Source text >>
— START —
96 Tears and One Punch: The Oscars 2022 Season Finale

Oscars 2022!

Purple, the color of bruises.

If you count the one-hour unaired portion of the 94th Academy Awards that began at 7 p.m. EDT, this year’s return to the Dolby Theatre technically came in at a staggering 272 minutes when the usual legal disclaimers rolled at 11:42 p.m., beating the year A Beautiful Mind won by nine minutes. We already knew going into this evening that it couldn’t possibly beat the Shortest Oscars Ever record of 100 minutes, achieved in 1959 when an angry Jerry Lewis gave all the Oscars to The Geisha Boy, read his 90-minute doctoral thesis about muscular dystrophy, and called it a night. Just the same, these Oscars were a lot, even before the cruel insult and the on-stage assault.

ABC permitted the live feed onto their airwaves at 8 sharp. After Beyoncé’s outdoors performance of the nominated “Be Alive” from King Richard, the Spirograph-designed stage was handed over to co-hosts Regina Hall, Wanda Sykes, and Amy Schumer. As Oscars hosts, we’ve seen worse and we’ve seen better. Scoring cheap political larfs off Florida governance was sub-Twitter audience pandering, but Schumer (“or as they know me in Hollywood, ‘Melissa McCarthy said no'”) roasting Being the Ricardos rung my bell. After one last comedy bit around 10:22 that didn’t land (about Oscar consolation prizes) they faded into the woodwork as the time came to introduce Best Documentary Feature.

From there…yikes.

For those just joining us: onetime Oscar host Chris Rock took the stage and played the comedian/presenter game of “mock the audience” that’s old hat at these proceedings. Amid other gags everyone’s since forgotten, he turned his sights on Jada Pinkett Smith and her very close-cropped hairdo and joked about her upcoming role in G.I. Jane 2. Mrs. Smith has gone extremely public about dealing with alopecia in recent months. Rock either didn’t know, didn’t care, and/or assumed she would take it in stride because, like, tney’re all Hollywood Black community family or whatever.

Whether she did shrug it off or not was hard to tell, and instantly moot; her husband emphatically did not.

Academy Award Nominee Will Smith stormed the stage and, depending on which continent’s camera angle you were watching (there was a difference), Smith either slapped or punched Rock, returned to his seat, and shouted an F-bomb-starred threat to Rock, twice for emphasis. In America, ABC let the picture roll but shut down all sound and closed captions for a good 20-30 seconds. Viewers in the UK and Australia got the uncensored version, as did any Americans who could read Smith’s lips, which was not difficult.
— END —
Set of tasks >>
1 – In the Oscars 2022 article, who were the three co-hosts of the ceremony?
2 – Reproduce the Oscars 2022 article word for word, from "If you count" up to and including "the on-stage assault.".

Dataset entries >>
— START —
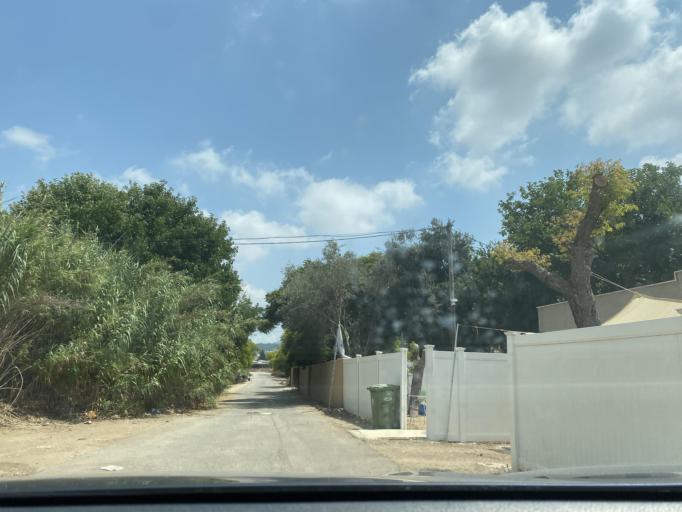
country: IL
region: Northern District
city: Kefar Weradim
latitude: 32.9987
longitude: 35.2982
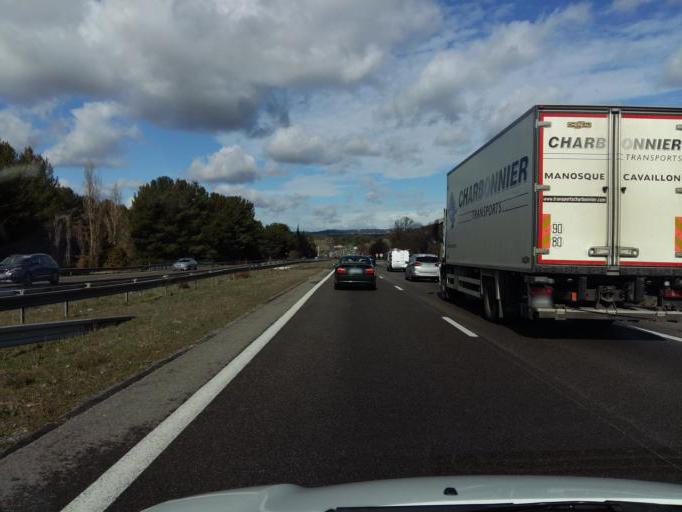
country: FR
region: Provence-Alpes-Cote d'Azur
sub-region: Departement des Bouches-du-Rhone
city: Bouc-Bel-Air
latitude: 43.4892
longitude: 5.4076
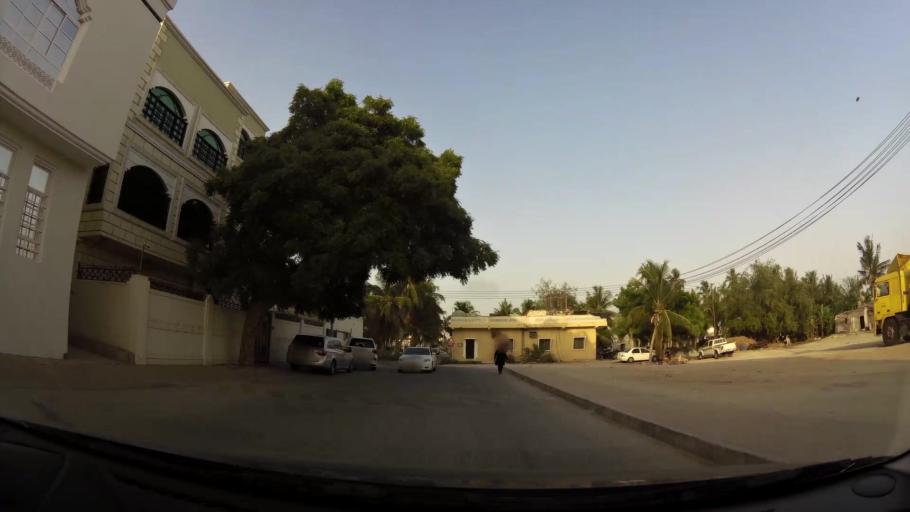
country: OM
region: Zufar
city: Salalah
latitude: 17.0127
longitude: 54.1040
— END —
— START —
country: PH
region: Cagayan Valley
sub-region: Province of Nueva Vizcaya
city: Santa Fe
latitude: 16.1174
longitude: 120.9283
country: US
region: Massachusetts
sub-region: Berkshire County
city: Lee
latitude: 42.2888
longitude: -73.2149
— END —
— START —
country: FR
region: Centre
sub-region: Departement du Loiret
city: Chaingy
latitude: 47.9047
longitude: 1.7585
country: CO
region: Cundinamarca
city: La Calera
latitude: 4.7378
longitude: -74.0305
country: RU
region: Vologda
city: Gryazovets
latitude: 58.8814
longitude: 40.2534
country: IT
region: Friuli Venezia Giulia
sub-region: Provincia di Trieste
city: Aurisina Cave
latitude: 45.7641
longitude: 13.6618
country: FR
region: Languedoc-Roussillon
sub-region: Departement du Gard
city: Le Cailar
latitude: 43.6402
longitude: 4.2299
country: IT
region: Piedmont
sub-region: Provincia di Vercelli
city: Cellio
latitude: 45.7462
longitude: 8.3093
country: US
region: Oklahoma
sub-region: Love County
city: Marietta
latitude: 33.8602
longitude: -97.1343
— END —
Final results >>
1 – Regina Hall, Wanda Sykes, and Amy Schumer

2 –
If you count the one-hour unaired portion of the 94th Academy Awards that began at 7 p.m. EDT, this year’s return to the Dolby Theatre technically came in at a staggering 272 minutes when the usual legal disclaimers rolled at 11:42 p.m., beating the year A Beautiful Mind won by nine minutes. We already knew going into this evening that it couldn’t possibly beat the Shortest Oscars Ever record of 100 minutes, achieved in 1959 when an angry Jerry Lewis gave all the Oscars to The Geisha Boy, read his 90-minute doctoral thesis about muscular dystrophy, and called it a night. Just the same, these Oscars were a lot, even before the cruel insult and the on-stage assault.